EMBATTLED former finance minister Ignatius Chombo, has taken his freedom battle to Constitutional  Court two years after his arrest and placement on remand arguing the State has no authority to prosecute him.

Chombo who has several criminal charges following him, on Thursday sought permanent stay of proceedings against him arguing his rights were violated when he was arrested between November 15 and 23 2017 when he was abducted by suspected State agents.

Through his lawyer, Lovemore Madhuku, the former Zanu PF secretary for administration filed the application saying proceeding to trial would undermine the administration of justice.

“The victim is entitled to a remedy because where there is violation of rights there should be a remedy and the State should be liable to the damages,” said Madhuku.

“The authorities, the High Court relied on were not binding and that’s a serious misdirection.

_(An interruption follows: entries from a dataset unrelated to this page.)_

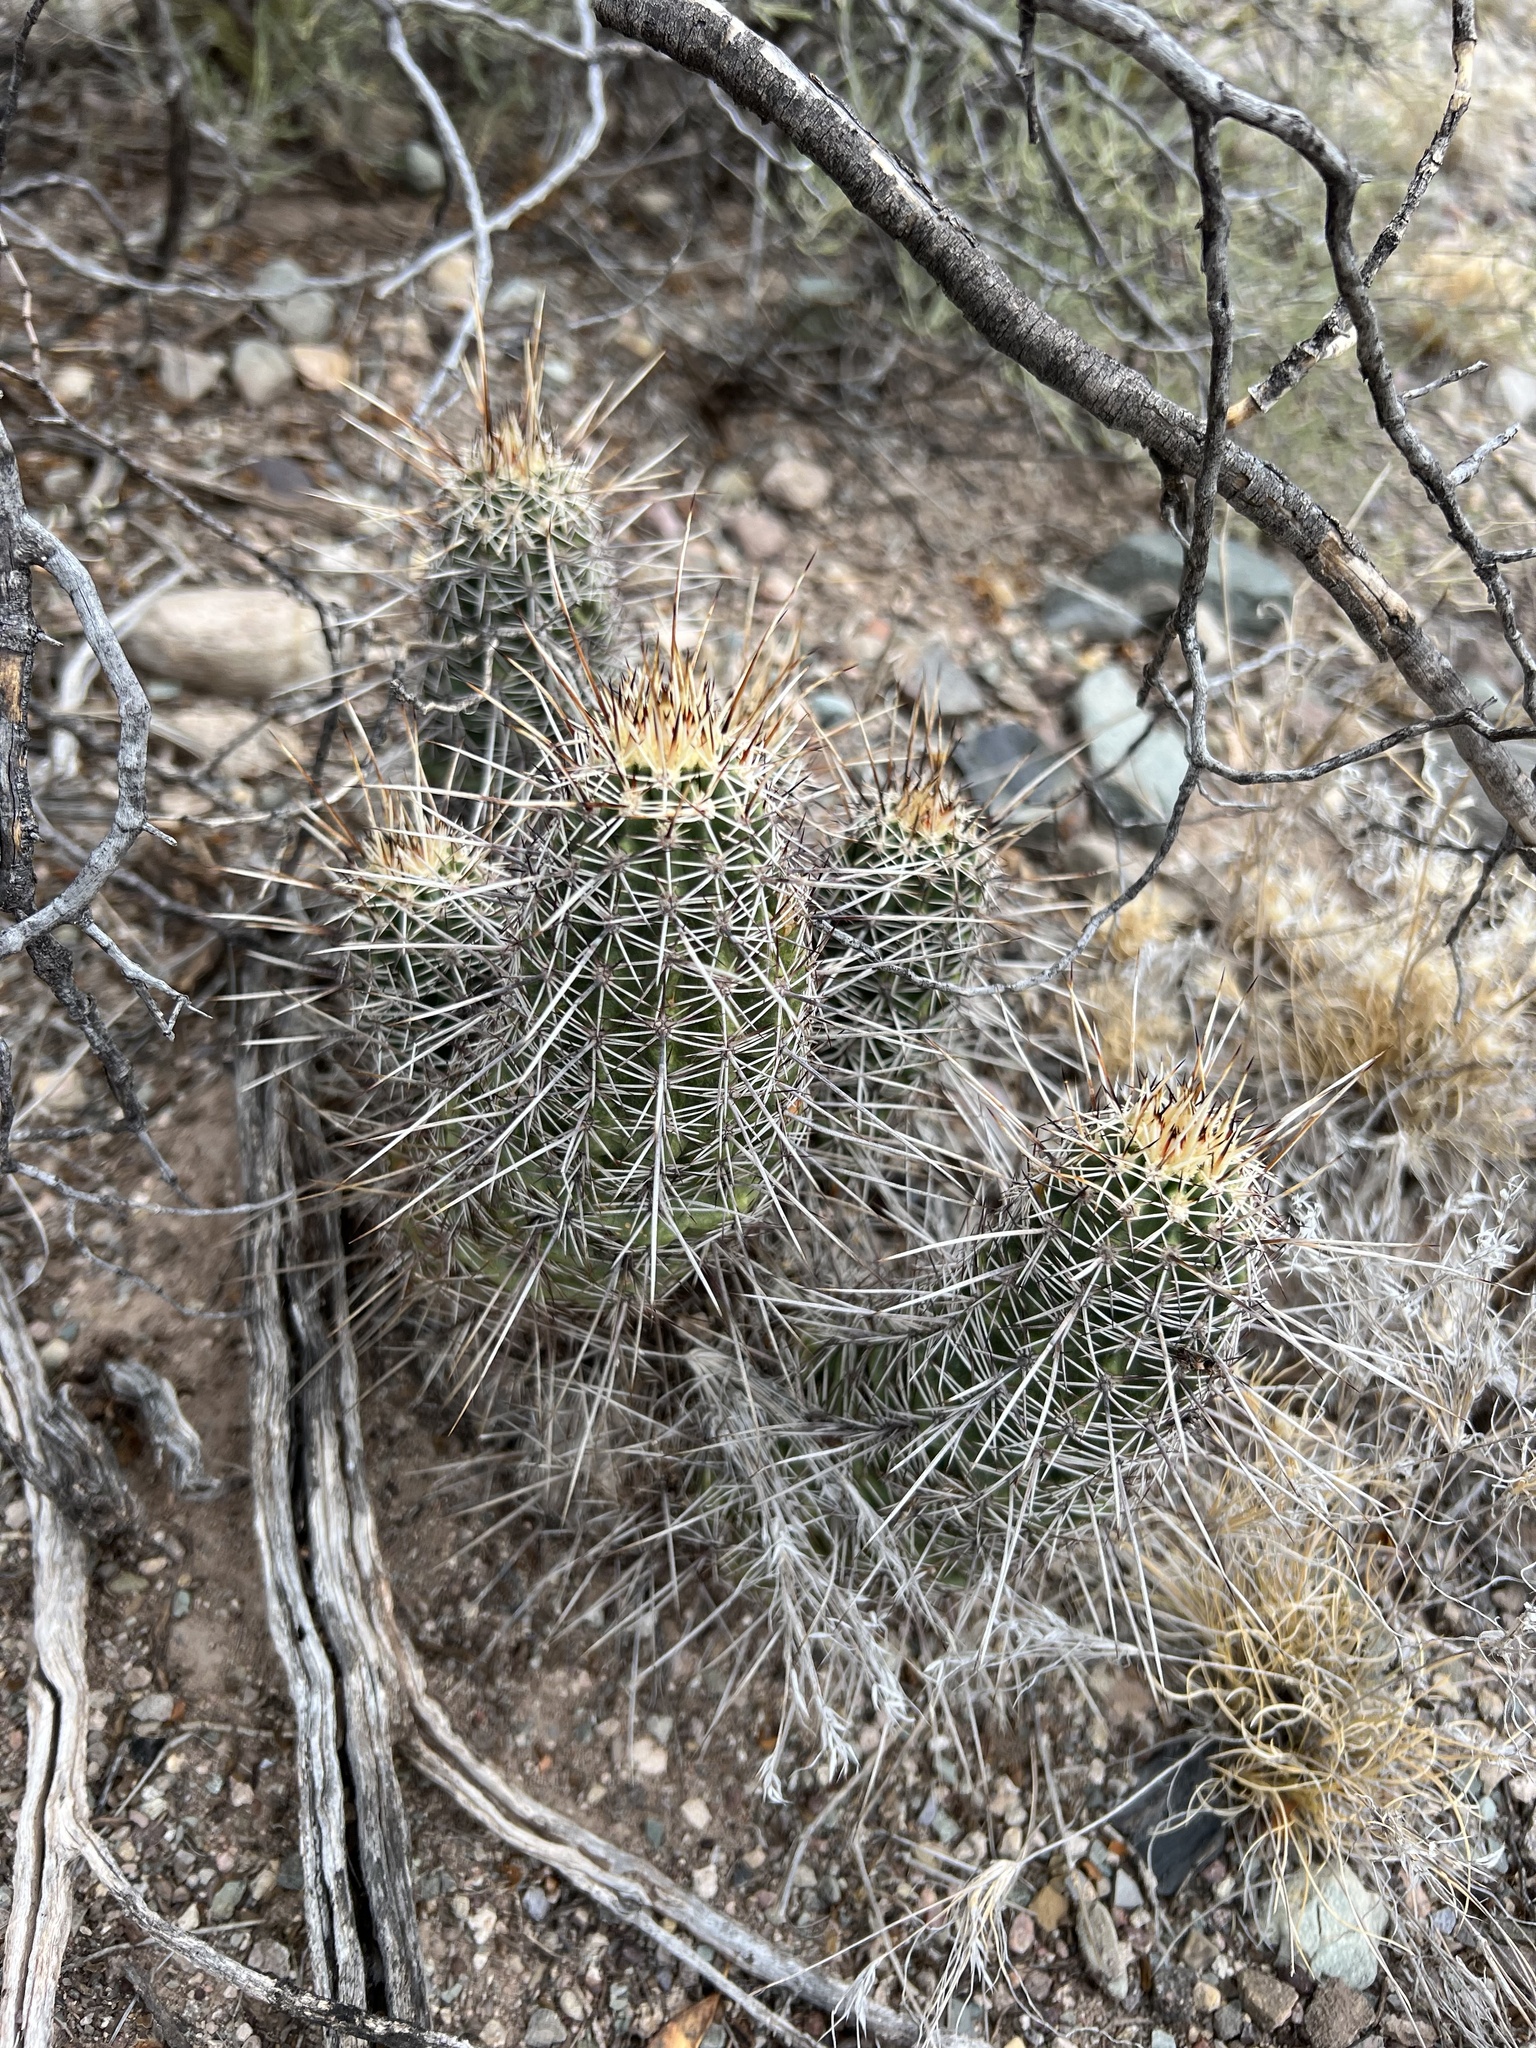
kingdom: Plantae
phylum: Tracheophyta
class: Magnoliopsida
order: Caryophyllales
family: Cactaceae
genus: Echinocereus
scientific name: Echinocereus fasciculatus
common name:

Here now we seek a remedy for permanent stay because there is no sufficient connection between the torture he endured and the charges he is now facing,” said Madhuku.

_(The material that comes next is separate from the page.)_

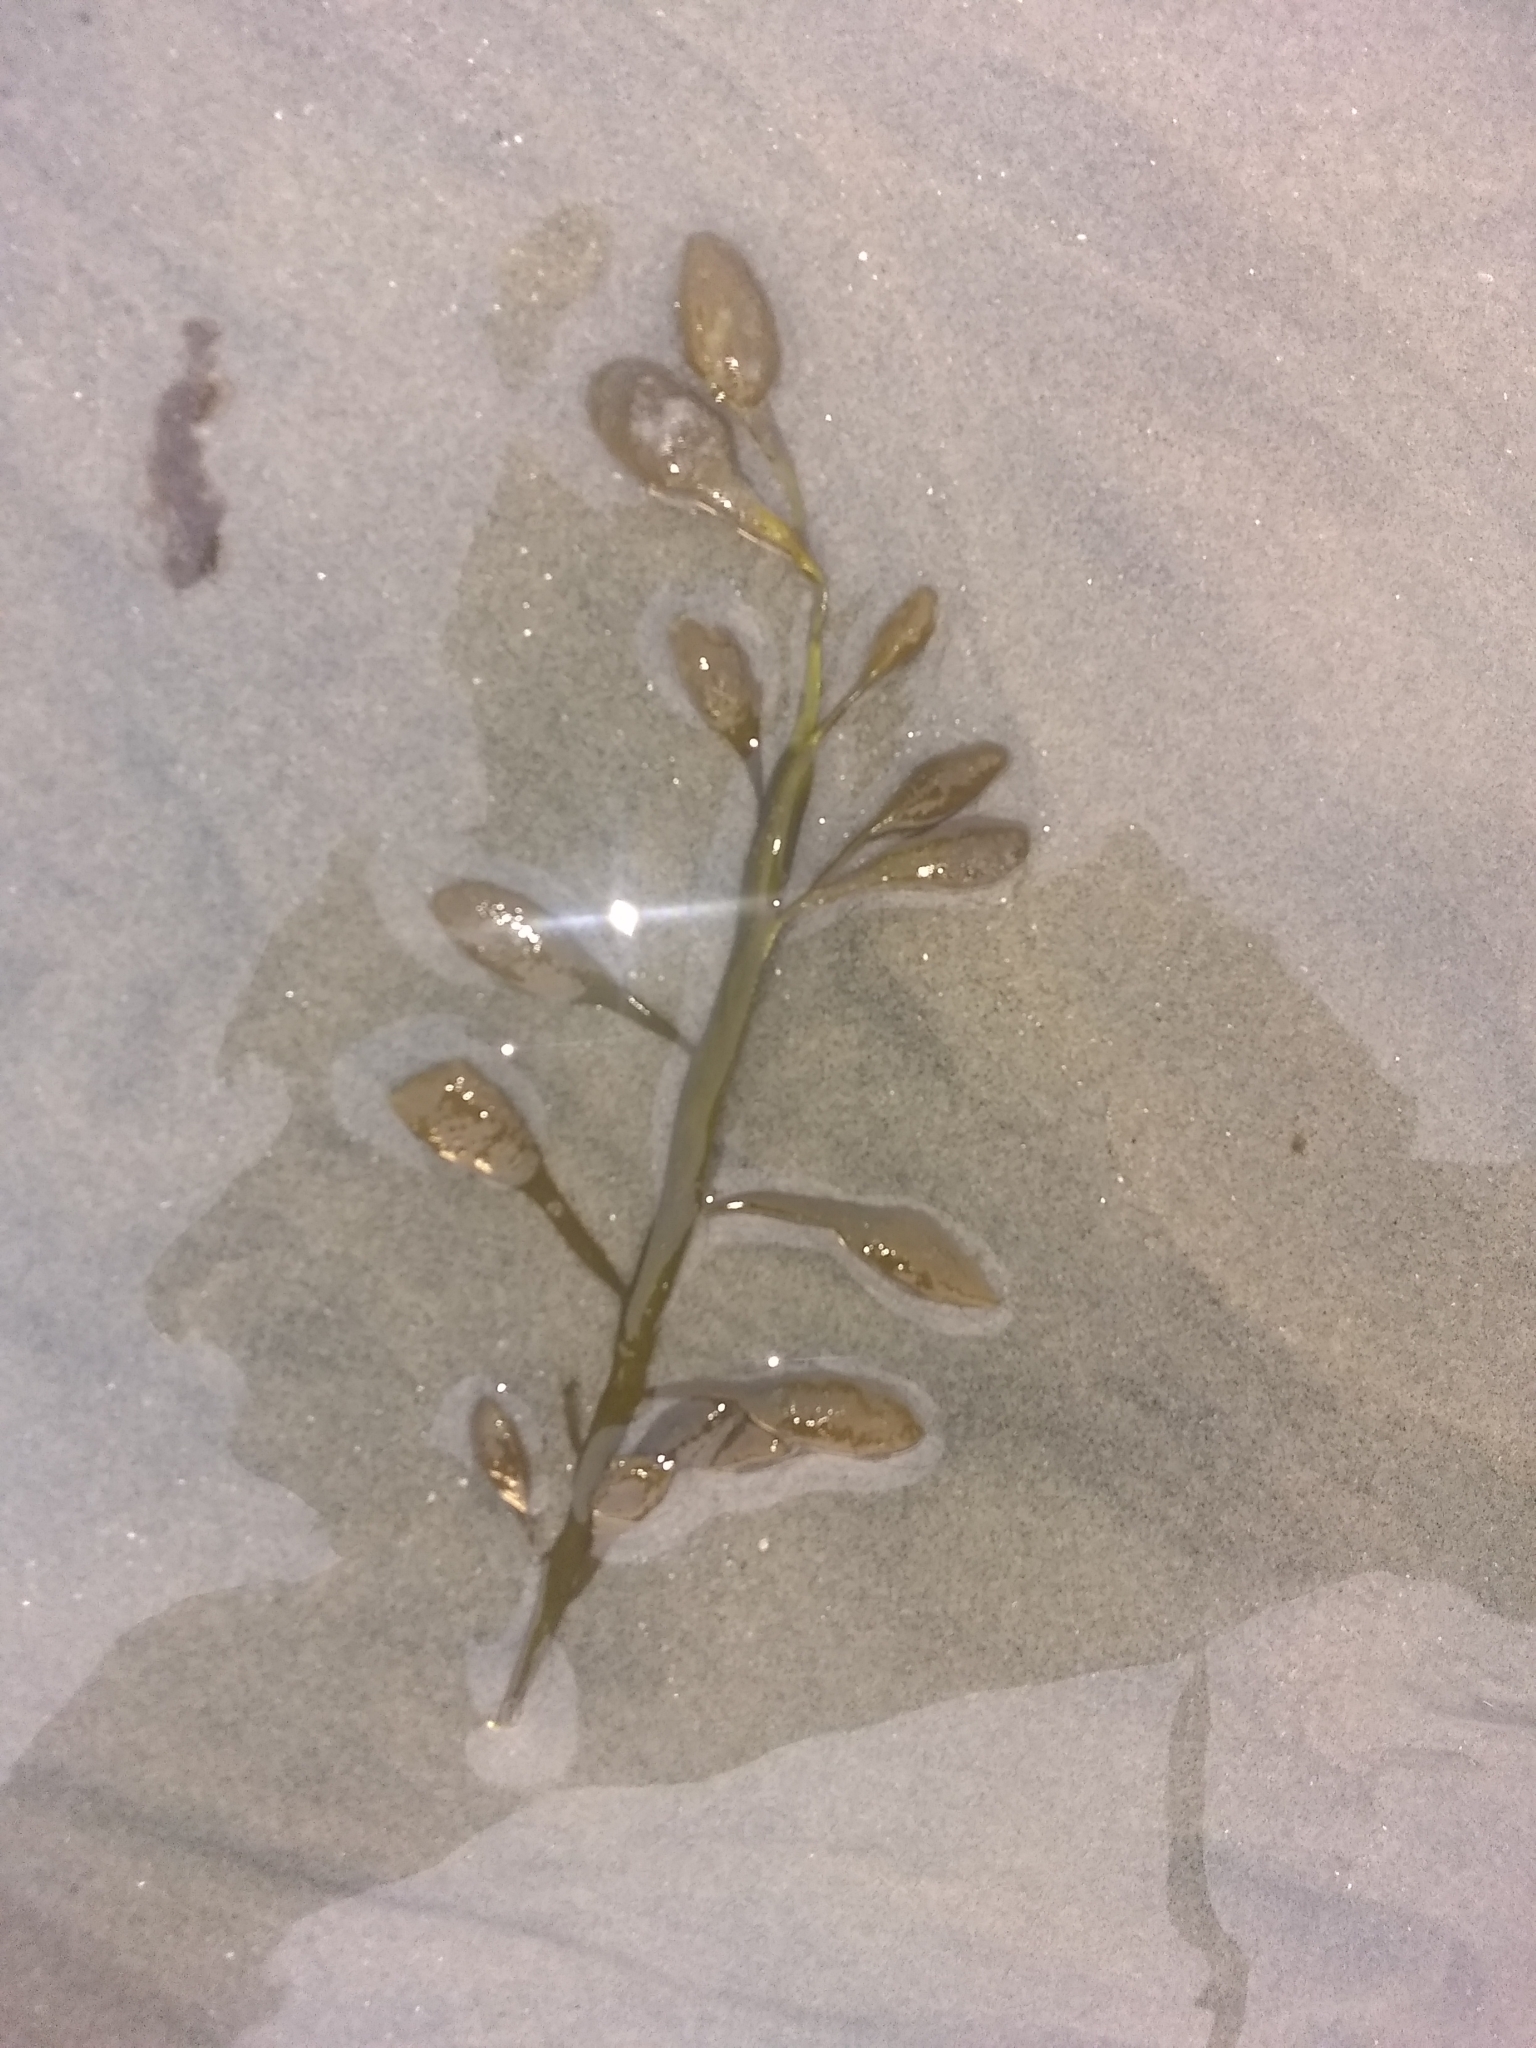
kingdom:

He added: “These were members of the army who terrorised the applicant and it was a military operation. The applicant has a right not to be subjected to torture .

“The rights of citizens should be protected. We cannot say there will never be repetition of what happened in November 2017 but if it happens again citizens should be protected. The court should send a clear message that Zimbabwe does not tolerate such behaviour.”

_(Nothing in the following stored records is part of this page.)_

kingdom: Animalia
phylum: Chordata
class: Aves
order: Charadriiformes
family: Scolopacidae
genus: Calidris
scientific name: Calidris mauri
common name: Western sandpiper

The case was heard by Justices Ben Hlatswayo, Chinembiri Bhunu and Tendai Uchena.

In response, Edmore Makoto who was representing the National Prosecuting Authority (NPA) and Prosecutor General (PG) Kumbirai Hodzi opposed the application saying the State was not even aware who abducted Chombo.

“The respondents are not aware of who exactly violated the rights of the appellant,” Makoto said.

“The court aquo cannot be faulted for dismissing the application. If there were violations as alluded, his remedies lie elsewhere other than in the permanent stay of prosecution in casu.”

The ruling on the matter was reserved indefinitely.

On his initial court appearance Chombo told court of his harrowing experiences at the hands of suspected State security during a period in which he was placed in solitary confinement, glued to one seat while he was blindfolded for a good seven days.

He said he could not see the faces of his abductors who were dressed in camouflage.

Chombo was arrested as soon as his suspected abductors dropped him at his Golden Stairs home in Harare before he was placed on remand for the cases he is now answering to.

He was brought to court in leg irons as well as handcuffs.

High Court Judge, Justice Edith Mushore said the matter was peculiar in that the State was denying involvement and knowledge of who had taken Chombo hostage when she granted him bail.

Mushore ruled it was clear the State was accountable as it was not in dispute that his abductors were dressed in camouflage.

Chombo was the first then serving Minister to be arrested during a military operation code named Operation Restore Legacy that brought to an abrupt end then President Robert Mugabe’s rule in 2017.

He is also being accused of wearing Zanu PF party regalia without authority.

Chombo also stands trial for contravening sections of the Prevention of Corruption Act.

In this case he is accused of prejudicing Eddie Pfugari Properties of more than $200 million in a botched land deal.

He is also accused of defrauding businessman, Chargan Vithal Rama, of $500 000 in company share ownership transfer deal.